The poor Constitution. Its 10th birthday on Monday could never compete for coverage in the face of the Jacob Zuma rape-trial verdict.
But Zuma himself linked the two. After being acquitted, he reportedly told his supporters that the media had tarnished his image, and hadn’t waited for the court to find him guilty. They had said ”I was guilty when I wasn’t”.
Significance? ”The media and so-called intellectuals broke the Constitution. They hindered my basic human right.”
Another link between the court case and the Constitution was implicit in the words of trial Judge Willem van der Merwe. He accused the media of ”selective reporting”, and went on to hammer people who had jumped to conclusions without waiting for all the evidence.
What the judge didn’t ”get” is that all journalism entails selection — and that the Constitution guarantees free choice in this regard. It’s this right that gives rise to the quip that the media’s function is to separate the wheat and chaff … and throw away the wheat.
In the eyes of both the judge and Jacob Zuma, the reporting of this case chose the chaff. Yet the media’s rendition does not need to be identical to that of the court nor that of the Zuma supporters.
That is precisely the essence of media freedom: the media can get it right or wrong, and the citizens can also speak their minds about the media’s performance.
Of course journalists can’t say absolutely anything that they like. The Constitution calls for balancing each right against all others — in this case, media freedom with rights to justice, privacy and dignity.
The point is that even were some media negative towards Zuma, the Constitution would condone this as the right to media freedom — that is, unless the coverage compromised the man’s rights to a fair trial and dignity. There was no such compromise in the Zuma coverage:
- Aside from the special character of cartoons, where did the media set itself up to judge the case? Trying to influence the judge? Forget it.

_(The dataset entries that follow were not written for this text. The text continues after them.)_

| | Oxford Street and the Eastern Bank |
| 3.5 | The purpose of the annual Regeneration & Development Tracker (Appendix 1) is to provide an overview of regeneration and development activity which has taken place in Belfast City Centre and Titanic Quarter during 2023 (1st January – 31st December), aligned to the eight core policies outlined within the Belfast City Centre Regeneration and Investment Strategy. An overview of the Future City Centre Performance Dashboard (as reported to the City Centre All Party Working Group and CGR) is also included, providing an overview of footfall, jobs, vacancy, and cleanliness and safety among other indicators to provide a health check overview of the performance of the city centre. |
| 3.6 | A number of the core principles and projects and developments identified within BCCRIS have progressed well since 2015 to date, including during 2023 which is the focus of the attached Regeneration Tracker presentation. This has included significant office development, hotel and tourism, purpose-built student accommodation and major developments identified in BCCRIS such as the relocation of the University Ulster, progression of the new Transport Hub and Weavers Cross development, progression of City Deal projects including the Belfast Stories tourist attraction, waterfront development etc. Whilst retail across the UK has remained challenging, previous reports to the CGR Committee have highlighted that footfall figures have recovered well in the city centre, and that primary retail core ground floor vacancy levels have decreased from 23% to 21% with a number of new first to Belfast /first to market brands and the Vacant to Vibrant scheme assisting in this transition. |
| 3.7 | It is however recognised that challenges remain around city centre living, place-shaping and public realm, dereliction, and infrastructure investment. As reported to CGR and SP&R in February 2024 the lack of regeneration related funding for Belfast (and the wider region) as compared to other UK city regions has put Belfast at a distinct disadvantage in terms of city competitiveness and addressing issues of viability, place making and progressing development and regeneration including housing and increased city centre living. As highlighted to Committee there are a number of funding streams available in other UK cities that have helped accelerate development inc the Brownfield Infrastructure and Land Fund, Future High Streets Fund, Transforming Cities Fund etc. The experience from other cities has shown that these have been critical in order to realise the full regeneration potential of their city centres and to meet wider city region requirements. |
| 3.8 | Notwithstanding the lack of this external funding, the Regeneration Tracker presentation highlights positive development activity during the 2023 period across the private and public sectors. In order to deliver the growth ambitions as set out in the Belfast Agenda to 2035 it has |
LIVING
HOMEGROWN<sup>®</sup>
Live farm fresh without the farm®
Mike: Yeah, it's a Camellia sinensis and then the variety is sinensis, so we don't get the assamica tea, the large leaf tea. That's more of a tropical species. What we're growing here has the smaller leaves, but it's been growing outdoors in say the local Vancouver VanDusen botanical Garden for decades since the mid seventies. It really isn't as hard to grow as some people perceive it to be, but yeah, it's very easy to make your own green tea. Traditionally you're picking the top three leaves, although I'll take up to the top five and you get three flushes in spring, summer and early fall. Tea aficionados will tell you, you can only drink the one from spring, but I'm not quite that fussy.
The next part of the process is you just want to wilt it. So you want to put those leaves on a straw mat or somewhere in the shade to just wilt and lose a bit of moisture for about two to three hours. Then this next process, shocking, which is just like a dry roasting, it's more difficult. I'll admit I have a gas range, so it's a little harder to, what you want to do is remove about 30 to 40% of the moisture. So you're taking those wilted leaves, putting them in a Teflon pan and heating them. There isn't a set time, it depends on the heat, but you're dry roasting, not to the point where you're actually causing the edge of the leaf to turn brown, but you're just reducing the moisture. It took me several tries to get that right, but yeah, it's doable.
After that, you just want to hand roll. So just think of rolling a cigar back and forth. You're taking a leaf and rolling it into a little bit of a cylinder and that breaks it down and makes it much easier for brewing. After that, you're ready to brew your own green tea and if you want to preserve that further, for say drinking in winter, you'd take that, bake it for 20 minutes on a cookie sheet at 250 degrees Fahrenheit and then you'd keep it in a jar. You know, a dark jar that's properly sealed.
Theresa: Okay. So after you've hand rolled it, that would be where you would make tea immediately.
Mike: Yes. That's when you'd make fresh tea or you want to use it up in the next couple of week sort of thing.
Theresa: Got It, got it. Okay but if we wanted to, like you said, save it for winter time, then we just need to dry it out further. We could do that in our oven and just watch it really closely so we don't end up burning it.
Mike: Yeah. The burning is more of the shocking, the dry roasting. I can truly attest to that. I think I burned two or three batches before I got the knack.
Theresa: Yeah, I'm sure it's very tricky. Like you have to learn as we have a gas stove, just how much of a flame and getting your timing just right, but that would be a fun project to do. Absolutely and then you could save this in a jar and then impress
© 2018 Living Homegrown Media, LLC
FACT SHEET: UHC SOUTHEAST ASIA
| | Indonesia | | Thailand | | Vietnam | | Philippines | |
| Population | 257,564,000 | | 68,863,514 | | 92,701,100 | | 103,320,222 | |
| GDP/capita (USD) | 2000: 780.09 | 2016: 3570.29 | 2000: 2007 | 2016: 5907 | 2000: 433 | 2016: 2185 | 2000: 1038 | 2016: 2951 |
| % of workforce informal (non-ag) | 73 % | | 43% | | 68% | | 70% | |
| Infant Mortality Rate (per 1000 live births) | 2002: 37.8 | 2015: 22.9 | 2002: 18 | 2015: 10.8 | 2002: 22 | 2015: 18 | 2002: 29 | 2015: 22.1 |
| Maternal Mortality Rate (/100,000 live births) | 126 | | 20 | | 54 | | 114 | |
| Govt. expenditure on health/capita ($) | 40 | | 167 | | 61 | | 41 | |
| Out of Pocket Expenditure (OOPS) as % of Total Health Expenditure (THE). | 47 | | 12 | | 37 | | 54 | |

- As for dignity, Zuma himself was responsible for his deficit on this account. The media didn’t fabricate that he had unsafe sex. Nor did journalists make him the butt of public jibes that he should have taken a cold shower at the start.
Probably, some Zuma media bashers would have wanted coverage to suppress information when the complainant gave evidence — and to give a gospel stamp when the accused gave his version.
While Zuma thanked his supporters for supporting the Constitution — that is, vis-à-vis his rights — he left unspoken the issue of media rights.
Ironically, five years ago the man was a popular speaker making all the ”right” noises at meetings of the South African National Editors’ Forum (Sanef). Now, however, his calculation seems to be against cultivating the media.
Apparently referring to Sanef’s World Press Freedom Day campaign launched on May 3, Zuma has now accused the media of claiming to cast light ”when in fact they bring darkness”.
His other reported remarks after the trial will win him little sympathy in the newsrooms. Not many journalists will find credible his claim that the media called in political analysts to poke fun at him on television. Fewer still would agree with the wild claim that ”they insulted me, labelled and called me all kinds of names”.
Most journalists resent attacks on their integrity — and not least claims by the pro-Zuma people that the media had been co-opted against him through secret briefings and their own elitist interests.
What journalists do know is that Zuma lost his own gloss through the company he keeps — Schabir Shaik, for example. And since then, his supporters’ continuing anti-constitutional displays of intolerance have won him only suspicion among respecters of free speech.
Further, most journalists would presume that it was the man’s cloak-and-dagger pals who posted e-mail smears to derail the corruption probe by former Scorpions boss Bulelani Ngcuka. Indeed, the same forces seem to have recently revived this underhand tactic to discredit others seen as anti-Zuma.
Common cause is that it was Zuma’s supporters, and not least his current media sidekick Ranjeni Munusamy, who sought to manipulate the media covertly — e.tv and City Press in particular — by planting the false Ngcuka ”spy” story in 2004.
With this history, it is not surprising that many media people today do not see Zuma as suitable leadership material.
That’s not to say the job of journalists is to be kingmakers. But is their necessary and legitimate role to warn about those political forces with a weak record of respect for free media — and, by extension, free speech.
As part of this democratic service, journalists should continue monitoring where the Zuma people stand in relation to the Constitution — and not just his right to a fair trial in his coming corruption case.
What’s crucial is how they regard the rights of the media and, the other side of this coin, the public’s right to know.